Morris Roth
Fictional Character
1632 series
POD: May, 1631
Appearance(s): 1632
Ring of Fire (anthology) (The Wallenstein Gambit)
The Anaconda Project
1636: The Viennese Waltz
1636: The Ottoman Onslaught
Type of Appearance: Direct
Nationality: United States of Europe (born in the United States of America)
Religion: Judaism
Date of Birth: 1950
Occupation: Jeweler
Spouse: Judith Roth
Affiliations: USE Army
Created by: Eric Flint

Morris Roth was a jeweller. He and his wife Judith were the only Jewish citizens of Grantville when it was transported back in time by the Ring of Fire. The Roths would prove important in bridging relationships between up-timer tolerance and down-timer anti-Semitism.

Early lifeEdit

Roth lived in Grantville after his father had been liberated from Buchenwald by Tom Stearns, the grandfather of Michael Stearns, at the end of World War II. Tom Stearns invited the senior Roth to move to Grantville after the war, and Roth, feeling that there would be no safer place than near his rescuer, accepted.

The Ring of FireEdit

Shortly after a posse led by Mike Stearns rescued Rebecca Abrabanel and her father Balthazar Abrabanel, he asked that the Roths play host to their first "immigrants". The Roths agreed. Rebecca was astonished to learn that, not only were the Roths Jewish, but that they were openly so.

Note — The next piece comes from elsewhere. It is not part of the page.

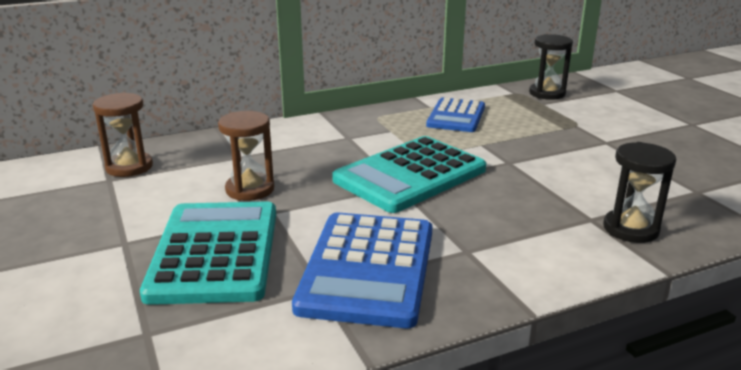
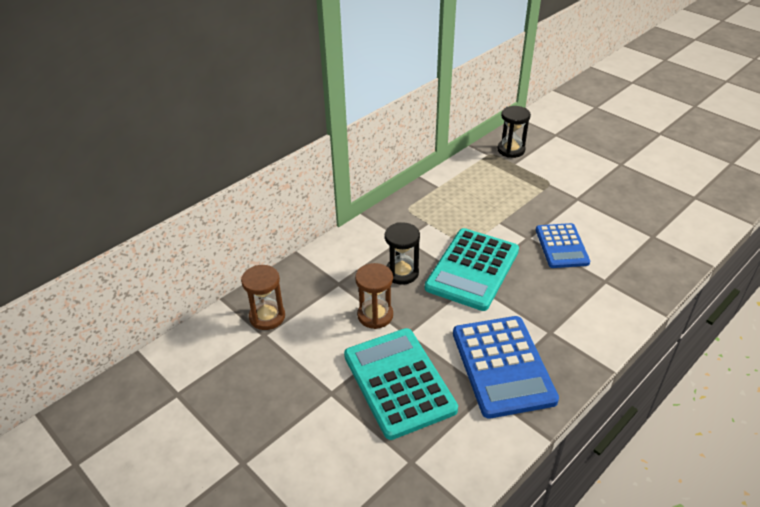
camera: 20 degrees left, 15 degrees up
(456, 116) = (463, 194): blue calculator -> blue calculator (561, 246)
(630, 229) = (631, 283): black hourglass -> black hourglass (402, 273)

Days later, the Roth home became host to a meeting between the Grantville government and Alexander Mackay, a mercenary in the employ of Gustavus Adolphus. It was here that the first alliance between the two entities was forged.

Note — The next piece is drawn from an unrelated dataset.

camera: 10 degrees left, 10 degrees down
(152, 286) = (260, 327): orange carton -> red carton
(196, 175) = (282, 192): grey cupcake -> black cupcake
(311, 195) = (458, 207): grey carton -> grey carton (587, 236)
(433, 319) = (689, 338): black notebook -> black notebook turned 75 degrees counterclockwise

That night, Balthazar Abrabanel shared his concerns that his daughter had grown attracted to Mike Stearns, and vice versa. Morris Roth shared his family history, and his high opinion of the Stearns family, Mike Stearns included.

One of Morris' strongest concerns was forestalling the massacres of Jews that had accompanied the Khmelnytsky Uprising. Albrecht von Wallenstein's assertion that he not only could, but would prevent this led to his decision to accompany Wallenstein to Prague.


After being reminded by Red Sybolt that he was just "ahead of the wave" with regard to the beginnings of modern-style faceted jewelry, Morris formed a partnership with Antonio Nasi and Gerhard Rueckert. The partners were able to combine Morris' up-time knowledge of design with the skills and tools of down-time gemcutters. They knew that they would, at best, be able to keep a monopoly on the new designs for a few years, but that they stood to make a fortune during that time. This turned out to be the case. The new "Prague jewels" were a sensation, and Morris became a very rich man. Among other things, he was able to use his wealth to establish the University of Prague as a secular, quasi-coeducational institution, with Bishop Comenius of the Unity of the Brethren as its first rector.

Morris was deeply committed to his up-time Reform beliefs, and this sometimes caused friction with Jason Gotkin and the leaders of Prague's Jewish community. Still, he was able to successfully lead the defense of Prague's Stone Bridge against Heinrich Holk's troops.